Türkiye’deki hukuksal koşullar incelendiğinde; mevcut düzenlemelerin genel olarak içeriğin sahipliği ve yayından kaldırılması konularına yönelik olarak yapıldığı görülmektedir. Türkiye’de internet ortamında yapılan yayın ve bilgi paylaşımına ilişkin konular 5651 sayılı kanun (İnternet Ortamında Yapılan Yayınların Düzenlenmesi ve Bu Yayınlar Yoluyla İşlenen Suçlarla Mücadele Edilmesi Hakkında Kanun) ile düzenlenmiş olsa da; kanunda açık olarak yer almayan ve tartışmalı uygulamalar da bulunmaktadır. Hukuksal düzenlemelerde açıkça belirlenmeyen uygulamalar, kullanıcılarla yapılan sözleşmeler içerisinde yer alan maddeler ile hukuki bir zemine oturtulmaktadır. Bu yaklaşım evrensel olarak da kabul görmektedir (APA, 2013). Türkiye’de ve tüm dünyada kullanıcı sayısını arttırarak popüler hale gelen sosyal paylaşım sitelerinin kullanıcı sözleşmeleri incelendiğinde; site yönetiminin içeriği kontrol yükümlülüğünün bulunmadığı ve hukuka aykırı içerikle ilgili olarak tamamen içeriği sağlayan kullanıcının sorumlu olduğunun belirtilmiş olması dikkat çekicidir (Facebook, 2012b). Buna ilâve olarak, başka bir kullanıcıya ait yasadışı içeriğin yeniden yayınlanması ya da link oluşturulması durumunu da göz ardı etmemek gerekir. 5651 sayılı kanunun 4. maddesinin 2. fıkrasında belirtilen “içeriğin benimsendiği” kanaatinin oluşması halinde de içerik sağlayıcının sorumluluğu devam etmektedir (5651 Sayılı Kanun, 2007). Bu nedenle sosyal paylaşım siteleri üzerinden yapılan her paylaşım, paylaşan kullanıcı için özel bir sorumluluğun oluşması anlamına gelmektedir.
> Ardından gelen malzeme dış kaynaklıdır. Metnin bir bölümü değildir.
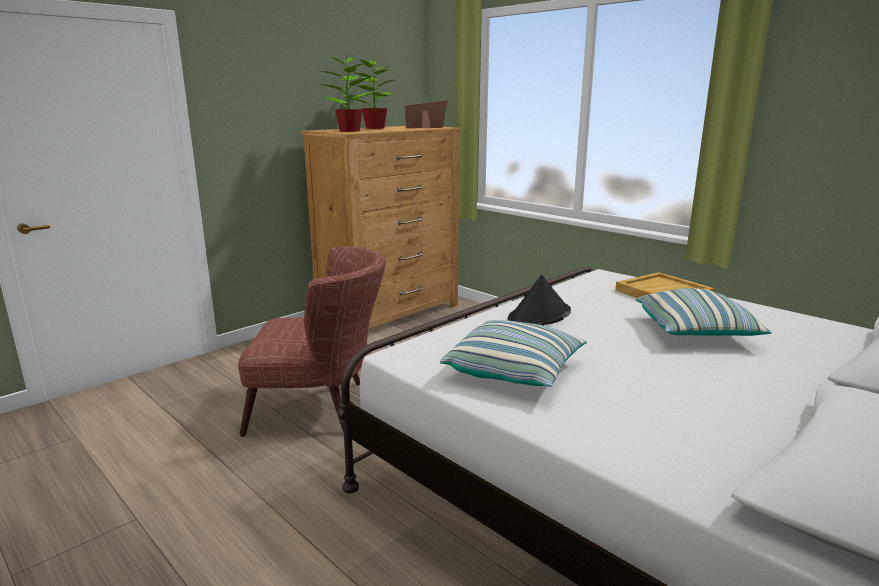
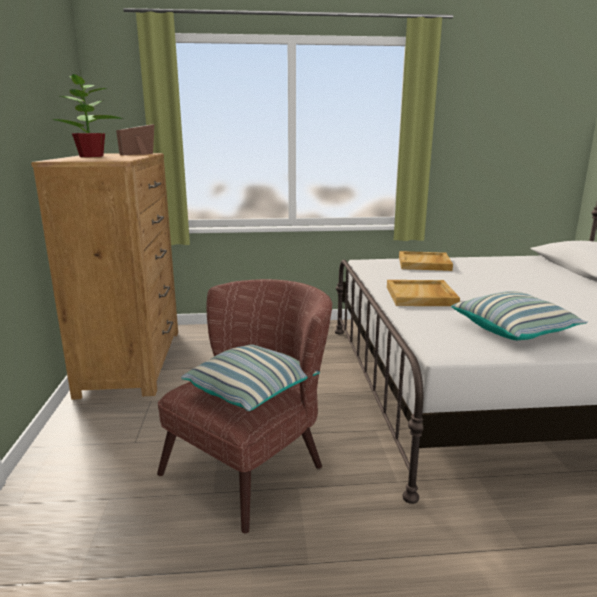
camera: 50 degrees left, 0 degrees up
potted plant [319,54,378,132] -> none
black hat [508,275,571,326] -> beige tray [387,280,460,306]
pillow [635,288,772,336] -> pillow moved to [181,344,320,411]

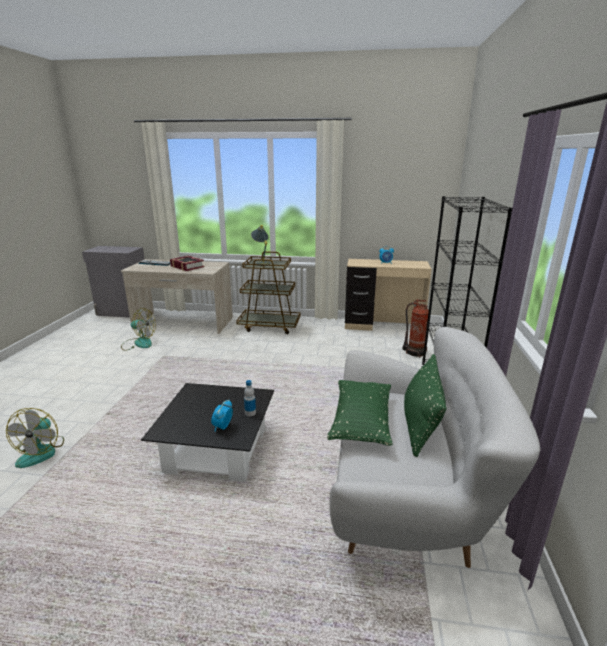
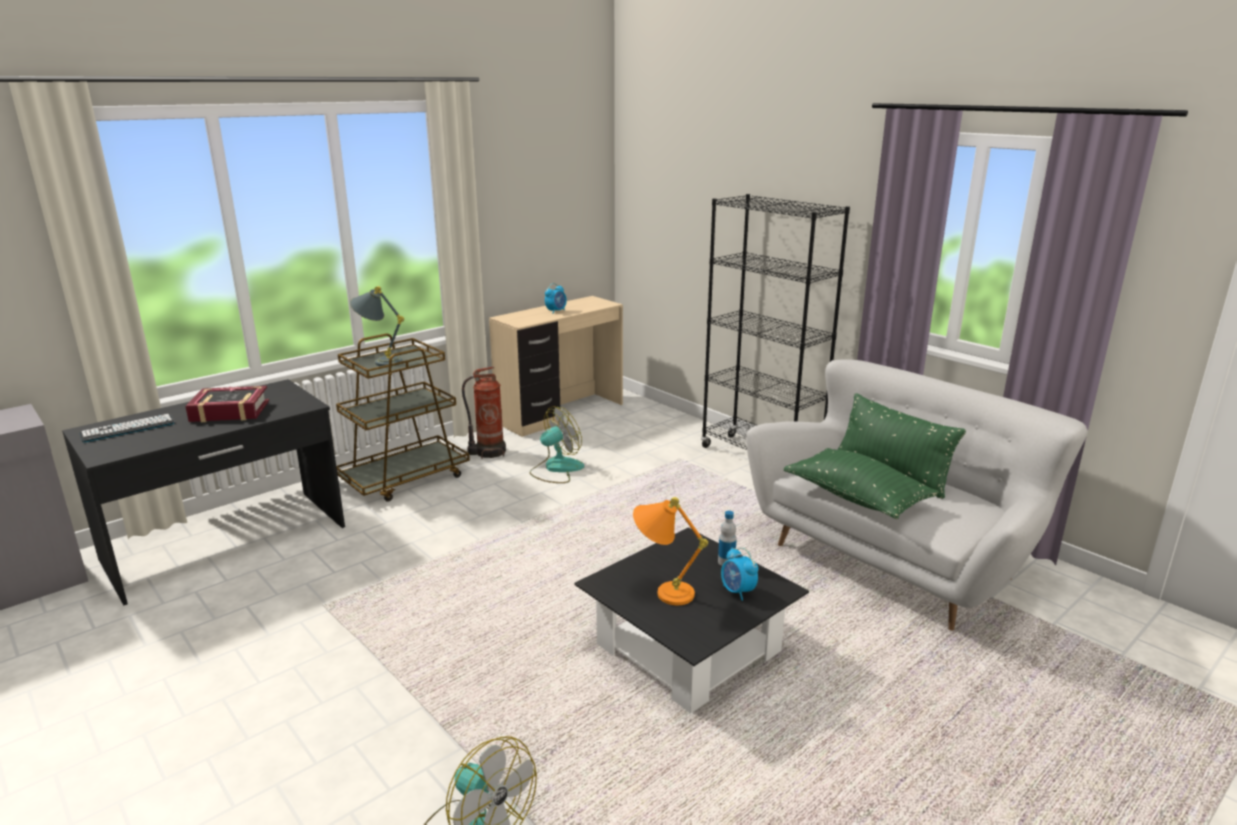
camera: 50 degrees left, 0 degrees up
beige desk [121,259,233,334] -> black desk [62,379,345,605]
fan [121,308,156,351] -> fan moved to [530,407,584,483]
fire extinguisher [403,299,429,358] -> fire extinguisher moved to [462,367,506,459]
none -> orange table lamp [633,497,708,605]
Sosyal paylaşım siteleri üzerinden yayınlanan hukuka aykırı içeriğin, tekrar geri çekilerek kontrol altına alınması ya da üzerinde hak iddia edilmesi her zaman mümkün olamamaktadır. Sosyal paylaşım sitelerinin kullanıcı sözleşmelerinde de bu duruma atıfta bulunularak, üçüncü kişiler tarafından iletilerin yayınlanmasının yasal koşullar içinde değerlendirilmesi şartı konulmuştur (Facebook, 2012b). Yasal düzenlemeler çerçevesinde Türkiye’de içeriğe

(6)

yönelik olarak uygulanabilecek yöntemler, kullanıcıların gizliliğinin korunması ya da gizliliğinin tekrar kazanılmasına yardımcı olmamaktadır. Bu yöntemler, sadece daha fazla yayılmasına ya da daha fazla kişi tarafından görülmesine engel olma aracı olarak kullanılmaktadır.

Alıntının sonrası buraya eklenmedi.